Patients with polycythemia vera who are treated with ruxolitinib can have complications. One of those that has been seen is a rare increase, or low increase, in the risk of zoster, or shingles. Other infections have also been noted to be increased, and those need to be monitored. In general, I find ruxolitinib to be well tolerated. And the only reasons I discontinue therapy with ruxolitinib are when an infection develops in a patient who seems to be losing disease response with a rapidly increasing white cell count, or I’m not able to achieve control of the hematocrit. Having said that, in my experience, that’s a rare development.

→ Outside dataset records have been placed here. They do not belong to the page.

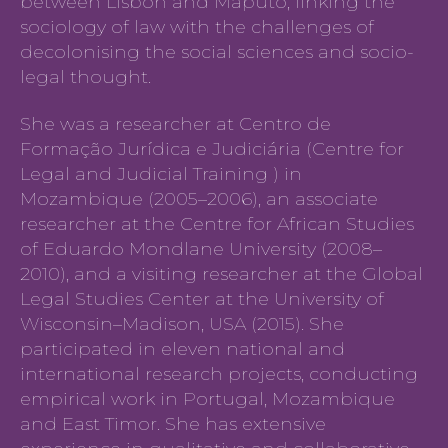
between Lisbon and Maputo, linking the
sociology of law with the challenges of
decolonising the social sciences and socio-
legal thought.
She was a researcher at Centro de
Formação Jurídica e Judiciária (Centre for
Legal and Judicial Training ) in
Mozambique (2005–2006), an associate
researcher at the Centre for African Studies
of Eduardo Mondlane University (2008–
2010), and a visiting researcher at the Global
Legal Studies Center at the University of
Wisconsin–Madison, USA (2015). She
participated in eleven national and
international research projects, conducting
empirical work in Portugal, Mozambique
and East Timor. She has extensive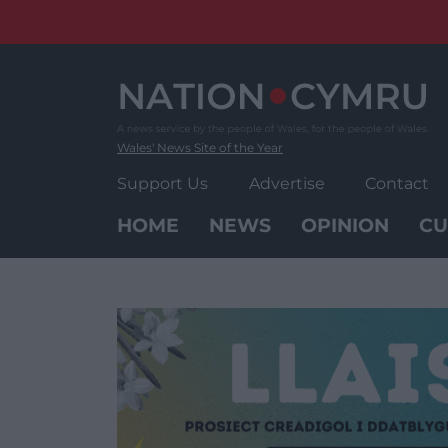
Skip
to
content
Wales' News Site of the Year
Support Us
Advertise
Contact
HOME
NEWS
OPINION
CU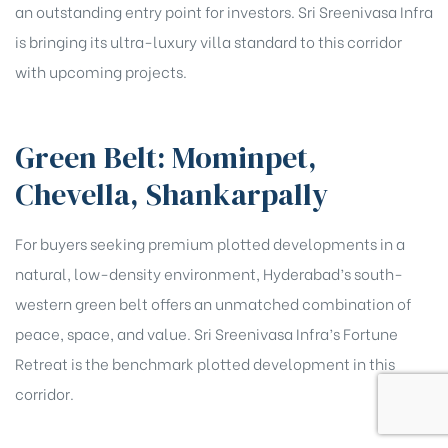
an outstanding entry point for investors. Sri Sreenivasa Infra
is bringing its ultra-luxury villa standard to this corridor
with upcoming projects.
Green Belt: Mominpet,
Chevella, Shankarpally
For buyers seeking premium plotted developments in a
natural, low-density environment, Hyderabad’s south-
western green belt offers an unmatched combination of
peace, space, and value. Sri Sreenivasa Infra’s Fortune
Retreat is the benchmark plotted development in this
corridor.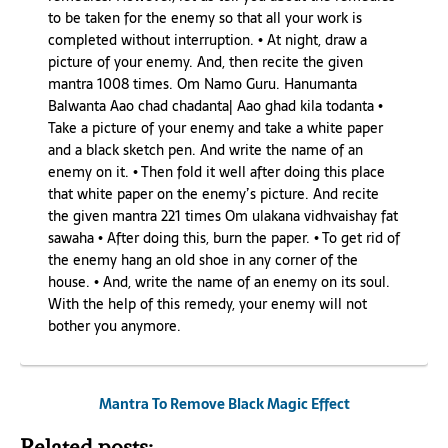
to be taken for the enemy so that all your work is
completed without interruption. • At night, draw a
picture of your enemy. And, then recite the given
mantra 1008 times. Om Namo Guru. Hanumanta
Balwanta Aao chad chadanta| Aao ghad kila todanta •
Take a picture of your enemy and take a white paper
and a black sketch pen. And write the name of an
enemy on it. • Then fold it well after doing this place
that white paper on the enemy’s picture. And recite
the given mantra 221 times Om ulakana vidhvaishay fat
sawaha • After doing this, burn the paper. • To get rid of
the enemy hang an old shoe in any corner of the
house. • And, write the name of an enemy on its soul.
With the help of this remedy, your enemy will not
bother you anymore.
Mantra To Remove Black Magic Effect
Related posts: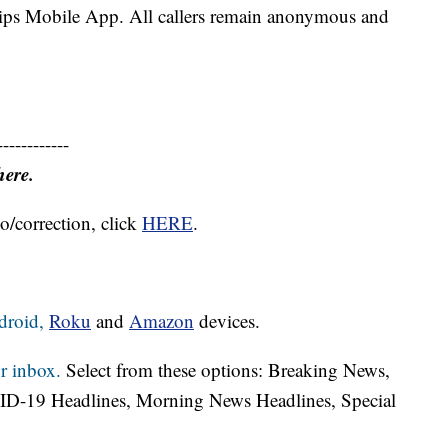
Tips Mobile App. All callers remain anonymous and
------------
here.
o/correction, click
HERE
.
droid,
Roku
and
Amazon
devices.
r inbox.
Select from these options: Breaking News,
ID-19 Headlines, Morning News Headlines, Special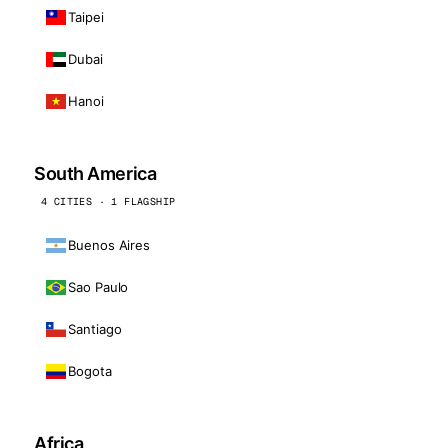
Taipei
Dubai
Hanoi
South America
4 CITIES · 1 FLAGSHIP
Buenos Aires
Sao Paulo
Santiago
Bogota
Africa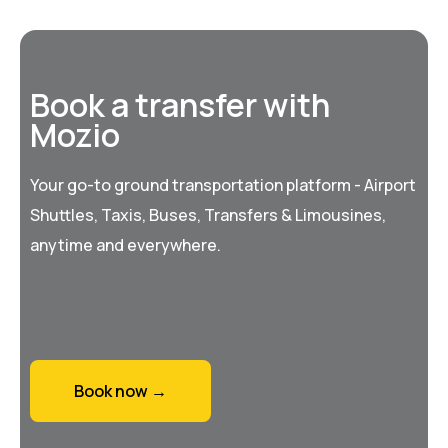
Book a transfer with
Mozio
Your go-to ground transportation platform - Airport
Shuttles, Taxis, Buses, Transfers & Limousines,
anytime and everywhere.
Book now →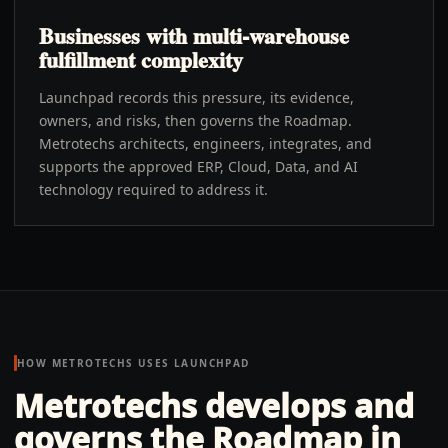
Businesses with multi-warehouse
fulfillment complexity
Launchpad records this pressure, its evidence,
owners, and risks, then governs the Roadmap.
Metrotechs architects, engineers, integrates, and
supports the approved ERP, Cloud, Data, and AI
technology required to address it.
HOW METROTECHS USES LAUNCHPAD
Metrotechs develops and
governs the Roadmap in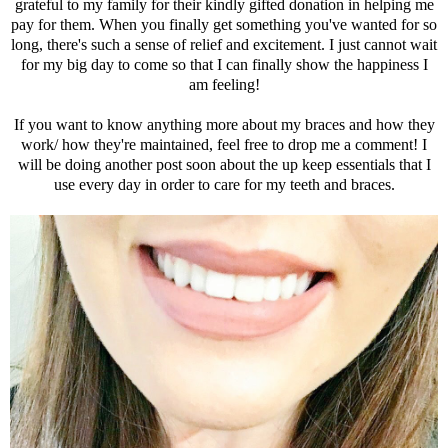
grateful to my family for their kindly gifted donation in helping me
pay for them. When you finally get something you've wanted for so
long, there's such a sense of relief and excitement. I just cannot wait
for my big day to come so that I can finally show the happiness I
am feeling!
If you want to know anything more about my braces and how they
work/ how they're maintained, feel free to drop me a comment! I
will be doing another post soon about the up keep essentials that I
use every day in order to care for my teeth and braces.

The goal of treatment of polycythemia vera is to reduce the risk of thrombosis and cardiovascular toxicity, and that can be done with phlebotomy and low-dose aspirin. It’s unclear where and when the initiation of JAK inhibition, specifically ruxolitinib, should take place. Clearly for patients who cannot tolerate hydroxyurea and clearly for patients for whom the hydroxyurea is ineffective at controlling the hematocrit, those are clear indications to switch therapy. But, what about patients earlier in the disease course? I think that’s a big unknown. The study that’s been done so far was taking patients who were refractory to hydroxyurea in both symptom and disease control. The new studies are going to need to be asking the question, can ruxolitinib be moved earlier in the disease center in terms of a disease-modifying agent? How would that be assessed? A reduction in the risk of thrombosis, cardiovascular toxicity, cerebrovascular toxicity, and maybe decreased risk of transformation to myelofibrosis and/or leukemia. But, this is an unknown at this point.